WeChat's welcome screen.

Twitter's CEO Dick Costolo is visiting China this week to learn about the local tech scene. And there's a lot to study up on, since every day brings new partnerships, experiments and competition in the sector.

While investors worry about Twitter's lost momentum and Facebook's flagging appeal for younger teenagers, these are exciting times in China, which has 618 million internet users and potential for more. Less than half the country is online.

A few big Chinese players, especially the smartphone-savvy ones, have overcome their copycat roots and are pioneering innovations in payments, online finance and mobile commerce.

Just Wednesday, China's hot, all-purpose mobile app WeChat announced it had 355 million monthly active users in China and abroad at the close of 2013, up 6% from the previous quarter.

WeChat's parent company, Tencent, reported that net profit for the final quarter of 2013 hit $641 million, up 13% from the year-earlier period, while revenues for the same timeframe jumped 40% to $2.78 billion.

When Tencent launched the app three years ago it took inspiration from the WhatsApp mobile messaging service. (Facebook's WhatsApp is still bigger than WeChat, with 450 million monthly active users, though the Chinese app is closing in.)

WeChat has developed far beyond its initial offering, with games, an Instagram-like photo feed and a Facebook-like wall. It allows marketers to interact with users, but it's not chasing ad revenue. Called Weixin in Chinese, it's getting into banking as well as mobile commerce. (China is expected to overtake the U.S. in e-commerce revenues by 2015, according to eMarketer.)

So what's the takeaway for Twitter, which has 241 million monthly active users – far fewer than WeChat?

"Maybe one day Twitter will want to add a mobile messaging function" and boost its number of features, said Xiaofeng Wang, a Forrester Research analyst.

Twitter CEO Dick Costolo arrived Monday in Shanghai to meet with university students and local officials. Twitter, like Facebook and YouTube, is blocked in China by the government, and there was initial speculation Costolo might hope to change that.

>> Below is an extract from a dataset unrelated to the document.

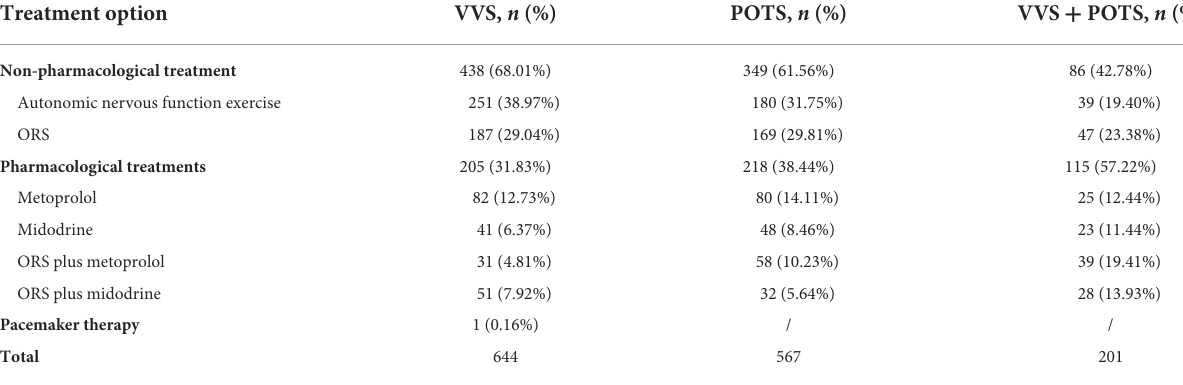
TABLE 3 The proportions of treatment options in children with VVS, POTS, and VVS coexisting with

But observers in China say that's unlikely. Even if Twitter were suddenly accessible in China, a local microblogging platform, Sina Weibo, has already filled its place.

Though Weibo is censored, and though a government crackdown on influential microbloggers has hurt it, it nonetheless has 129 million monthly active users and is preparing for an IPO in New York. (On its SEC filing, Weibo acknowledged that censorship might "adversely affect our user experience.")

Still, at this late stage, it would be hard for Twitter to compete. It's possible Mr. Costolo just wants to get a closer look at Tencent and rival Alibaba, the Chinese e-commerce giant preparing for a U.S. initial public offering, as they work to go global.

In Mr. Costolo's shoes, "I would be trying to figure out how these Chinese companies will try to partner (as they) expand overseas, and how Twitter may be able to compete, partner or emulate" them," said Jung Goh, head of strategy for web2asia, which helps companies do e-commerce in China.

The rivalry between Tencent and Alibaba is fueling the competition and innovation in China's tech scene. Mark Tanner, founder of marketing and research agency China Skinny, calls this year, the Year of the Horse, a "two-horse race." The founders of Tencent and Alibaba are both surnamed Ma – that's "horse" in Chinese, of course.